Action item: Copy the data exactly. Images are the one exception.
- - - - -
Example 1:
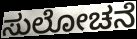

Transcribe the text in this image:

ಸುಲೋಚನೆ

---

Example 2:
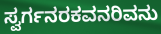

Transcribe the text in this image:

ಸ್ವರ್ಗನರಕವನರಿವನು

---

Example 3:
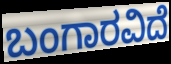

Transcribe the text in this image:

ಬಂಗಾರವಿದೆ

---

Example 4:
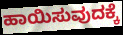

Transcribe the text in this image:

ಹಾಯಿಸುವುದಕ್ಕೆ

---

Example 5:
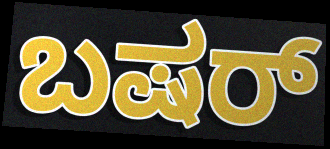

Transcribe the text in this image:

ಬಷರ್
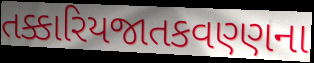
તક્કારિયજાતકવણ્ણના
- - - - -
Result for this exercise:
Example 1:

Transcribe the text in this image:

ಸುಲೋಚನೆ

---

Example 2:

Transcribe the text in this image:

ಸ್ವರ್ಗನರಕವನರಿವನು

---

Example 3:

Transcribe the text in this image:

ಬಂಗಾರವಿದೆ

---

Example 4:

Transcribe the text in this image:

ಹಾಯಿಸುವುದಕ್ಕೆ

---

Example 5:

Transcribe the text in this image:

ಬಷರ್
તક્કારિયજાતકવણ્ણના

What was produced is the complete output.